Focus on an overarching theme. A eulogy should be concise and make a point. You do not want a disparate connection of memories. As you brainstorm, try to figure out a larger theme. What central theme or message ties the various memories together? 
- You do not have to be insightful or make sense of death. It’s okay to admit death is terrible and baffling. Try to make sense of a person’s life. Who was your father and what will the world be like without him?
- You can figure out vague concepts as a theme. Maybe your father was an attorney who took on civil rights cases. You can focus on the theme of generosity, community, and helping others. Maybe your father was a business man who made his own fortune. Your theme can be something like the benefits of tenacity, hard work, and dedication.

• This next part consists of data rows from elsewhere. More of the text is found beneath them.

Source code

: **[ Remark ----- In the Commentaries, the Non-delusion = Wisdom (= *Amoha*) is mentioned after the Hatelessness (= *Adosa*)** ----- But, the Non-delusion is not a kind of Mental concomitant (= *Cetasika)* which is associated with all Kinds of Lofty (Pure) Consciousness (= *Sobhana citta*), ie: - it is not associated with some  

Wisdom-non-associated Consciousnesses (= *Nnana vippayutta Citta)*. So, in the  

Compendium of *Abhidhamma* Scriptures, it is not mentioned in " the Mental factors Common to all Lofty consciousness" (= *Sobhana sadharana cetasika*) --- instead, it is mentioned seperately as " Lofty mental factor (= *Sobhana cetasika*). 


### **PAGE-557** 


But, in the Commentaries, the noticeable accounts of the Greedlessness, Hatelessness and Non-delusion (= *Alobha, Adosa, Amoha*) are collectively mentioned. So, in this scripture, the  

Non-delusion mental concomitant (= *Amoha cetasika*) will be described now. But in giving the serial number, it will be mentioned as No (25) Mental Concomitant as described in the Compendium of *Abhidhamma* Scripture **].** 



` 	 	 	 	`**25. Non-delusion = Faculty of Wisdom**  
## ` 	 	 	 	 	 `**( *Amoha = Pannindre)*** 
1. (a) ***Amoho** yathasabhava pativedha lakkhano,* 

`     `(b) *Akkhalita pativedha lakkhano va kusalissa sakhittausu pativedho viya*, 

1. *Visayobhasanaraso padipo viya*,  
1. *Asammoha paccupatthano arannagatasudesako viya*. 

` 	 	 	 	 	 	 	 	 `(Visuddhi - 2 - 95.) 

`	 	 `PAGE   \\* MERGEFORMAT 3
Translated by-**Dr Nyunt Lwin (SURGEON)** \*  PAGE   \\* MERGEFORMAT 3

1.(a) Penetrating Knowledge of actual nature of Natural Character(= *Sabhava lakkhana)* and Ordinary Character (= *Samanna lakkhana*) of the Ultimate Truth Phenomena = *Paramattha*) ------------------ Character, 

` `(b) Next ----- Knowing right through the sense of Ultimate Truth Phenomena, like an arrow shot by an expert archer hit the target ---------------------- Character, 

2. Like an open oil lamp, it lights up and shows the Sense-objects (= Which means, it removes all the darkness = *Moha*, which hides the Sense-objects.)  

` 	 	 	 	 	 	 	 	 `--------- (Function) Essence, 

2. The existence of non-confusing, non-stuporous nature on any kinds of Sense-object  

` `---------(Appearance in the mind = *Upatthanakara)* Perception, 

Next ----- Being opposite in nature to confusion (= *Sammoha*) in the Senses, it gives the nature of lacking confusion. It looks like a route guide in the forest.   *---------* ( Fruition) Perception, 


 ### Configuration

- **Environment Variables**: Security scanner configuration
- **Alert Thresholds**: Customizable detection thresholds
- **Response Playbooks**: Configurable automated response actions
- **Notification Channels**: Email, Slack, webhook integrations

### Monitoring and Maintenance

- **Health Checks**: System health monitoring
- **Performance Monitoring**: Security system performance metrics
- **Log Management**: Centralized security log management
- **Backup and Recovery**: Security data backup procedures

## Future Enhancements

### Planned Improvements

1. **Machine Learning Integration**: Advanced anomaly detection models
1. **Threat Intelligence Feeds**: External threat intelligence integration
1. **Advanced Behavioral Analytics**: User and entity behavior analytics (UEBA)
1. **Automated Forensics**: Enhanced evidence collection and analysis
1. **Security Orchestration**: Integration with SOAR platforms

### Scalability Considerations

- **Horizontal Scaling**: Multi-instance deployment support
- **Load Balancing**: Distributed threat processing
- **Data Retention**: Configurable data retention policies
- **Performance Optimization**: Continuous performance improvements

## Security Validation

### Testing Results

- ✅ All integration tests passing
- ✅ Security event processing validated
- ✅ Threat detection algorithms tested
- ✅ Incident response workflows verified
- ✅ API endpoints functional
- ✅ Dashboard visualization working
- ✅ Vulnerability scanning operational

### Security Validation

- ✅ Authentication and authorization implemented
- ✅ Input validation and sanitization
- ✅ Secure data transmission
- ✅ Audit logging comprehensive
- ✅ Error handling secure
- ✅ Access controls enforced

- You can also talk about what you learned from your father. What is the greatest lesson he taught you? How do you incorporate that lesson in your life today?
Decide how you want to organize your eulogy. There are many different ways to organize your eulogy. Your organization method depends on your eulogy’s theme, as well as what information you’re including. As you pre-write, figure out the best way to organize your eulogy. 
- You can write your eulogy in chronological order. This may be helpful if you include anecdotes from your father’s early life, as well as his later life. If you find your stories and memories come from different points in time, chronological order may make sense.
- You can also organize your eulogy by ideas. If you’re talking about several characteristics of your father, all illustrated by different moments and memories, organize by ideas. For example, you’re talking about your father’s success as a business man and how this success was due to determination, work ethic, and personal skill. You can have a section on each of these qualities, and include appropriate memories and anecdotes.